TASK OBJECTIVE -> Output only these lines, set down exactly: the one containing "เกี่ยวกับเรา" and each line after it through the end of the records.

[Page-level text extractions]

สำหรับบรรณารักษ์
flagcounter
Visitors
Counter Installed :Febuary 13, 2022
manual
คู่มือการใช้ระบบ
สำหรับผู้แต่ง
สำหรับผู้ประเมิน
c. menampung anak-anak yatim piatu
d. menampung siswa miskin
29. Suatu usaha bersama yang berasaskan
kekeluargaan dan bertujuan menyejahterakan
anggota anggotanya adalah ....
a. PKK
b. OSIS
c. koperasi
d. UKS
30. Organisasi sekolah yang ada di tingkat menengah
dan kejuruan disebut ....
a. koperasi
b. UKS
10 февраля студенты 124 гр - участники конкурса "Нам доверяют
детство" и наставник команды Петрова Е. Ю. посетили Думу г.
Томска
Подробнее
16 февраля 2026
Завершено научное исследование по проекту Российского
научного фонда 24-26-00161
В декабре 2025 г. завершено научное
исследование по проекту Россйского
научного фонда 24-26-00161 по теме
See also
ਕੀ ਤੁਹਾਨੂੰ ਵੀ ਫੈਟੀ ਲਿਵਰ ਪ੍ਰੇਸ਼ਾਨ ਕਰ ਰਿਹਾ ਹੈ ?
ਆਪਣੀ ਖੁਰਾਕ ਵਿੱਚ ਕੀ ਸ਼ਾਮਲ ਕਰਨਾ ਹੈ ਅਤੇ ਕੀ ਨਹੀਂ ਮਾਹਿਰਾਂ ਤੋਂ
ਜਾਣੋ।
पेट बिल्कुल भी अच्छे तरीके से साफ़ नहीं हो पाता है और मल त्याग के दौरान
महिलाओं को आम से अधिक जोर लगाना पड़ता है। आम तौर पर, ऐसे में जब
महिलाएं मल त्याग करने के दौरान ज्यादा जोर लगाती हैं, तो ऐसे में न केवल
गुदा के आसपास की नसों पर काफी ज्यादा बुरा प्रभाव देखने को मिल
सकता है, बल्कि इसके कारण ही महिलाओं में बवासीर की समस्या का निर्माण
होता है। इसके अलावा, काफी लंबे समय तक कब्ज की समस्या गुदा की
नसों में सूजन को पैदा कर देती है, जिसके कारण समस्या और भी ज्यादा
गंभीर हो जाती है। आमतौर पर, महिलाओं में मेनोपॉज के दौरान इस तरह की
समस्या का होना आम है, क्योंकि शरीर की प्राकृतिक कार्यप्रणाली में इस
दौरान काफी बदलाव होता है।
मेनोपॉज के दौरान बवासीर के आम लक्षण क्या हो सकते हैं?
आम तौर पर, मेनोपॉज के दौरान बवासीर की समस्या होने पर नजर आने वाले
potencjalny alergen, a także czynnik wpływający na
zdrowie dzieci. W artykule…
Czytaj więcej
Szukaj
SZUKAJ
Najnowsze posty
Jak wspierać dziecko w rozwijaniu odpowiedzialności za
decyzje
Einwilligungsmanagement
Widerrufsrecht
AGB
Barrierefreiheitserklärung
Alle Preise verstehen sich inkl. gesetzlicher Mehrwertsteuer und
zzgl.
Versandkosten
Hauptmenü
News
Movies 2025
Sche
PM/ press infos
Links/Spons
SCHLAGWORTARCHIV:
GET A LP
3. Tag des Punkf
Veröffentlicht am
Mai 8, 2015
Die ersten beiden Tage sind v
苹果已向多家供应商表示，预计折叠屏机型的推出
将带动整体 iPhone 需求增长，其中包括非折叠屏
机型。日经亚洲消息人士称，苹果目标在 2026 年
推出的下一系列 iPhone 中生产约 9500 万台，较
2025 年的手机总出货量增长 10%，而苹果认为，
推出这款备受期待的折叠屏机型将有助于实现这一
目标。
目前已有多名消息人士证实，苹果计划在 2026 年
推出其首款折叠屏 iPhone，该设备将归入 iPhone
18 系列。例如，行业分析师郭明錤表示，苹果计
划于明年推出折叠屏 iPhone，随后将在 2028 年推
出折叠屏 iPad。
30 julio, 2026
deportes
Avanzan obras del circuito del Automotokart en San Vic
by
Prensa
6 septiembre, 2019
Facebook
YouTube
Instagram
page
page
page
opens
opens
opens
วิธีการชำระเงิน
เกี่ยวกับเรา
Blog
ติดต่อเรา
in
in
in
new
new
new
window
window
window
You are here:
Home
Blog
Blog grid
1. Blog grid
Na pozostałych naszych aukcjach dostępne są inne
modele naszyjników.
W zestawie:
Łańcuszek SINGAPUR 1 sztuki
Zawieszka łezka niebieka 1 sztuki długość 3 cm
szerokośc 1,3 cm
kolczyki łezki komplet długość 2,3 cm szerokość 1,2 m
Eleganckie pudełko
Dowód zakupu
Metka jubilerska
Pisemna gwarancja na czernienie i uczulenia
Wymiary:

YOUR RESPONSE ->
เกี่ยวกับเรา
Blog
ติดต่อเรา
in
in
in
new
new
new
window
window
window
You are here:
Home
Blog
Blog grid
1. Blog grid
Na pozostałych naszych aukcjach dostępne są inne
modele naszyjników.
W zestawie:
Łańcuszek SINGAPUR 1 sztuki
Zawieszka łezka niebieka 1 sztuki długość 3 cm
szerokośc 1,3 cm
kolczyki łezki komplet długość 2,3 cm szerokość 1,2 m
Eleganckie pudełko
Dowód zakupu
Metka jubilerska
Pisemna gwarancja na czernienie i uczulenia
Wymiary:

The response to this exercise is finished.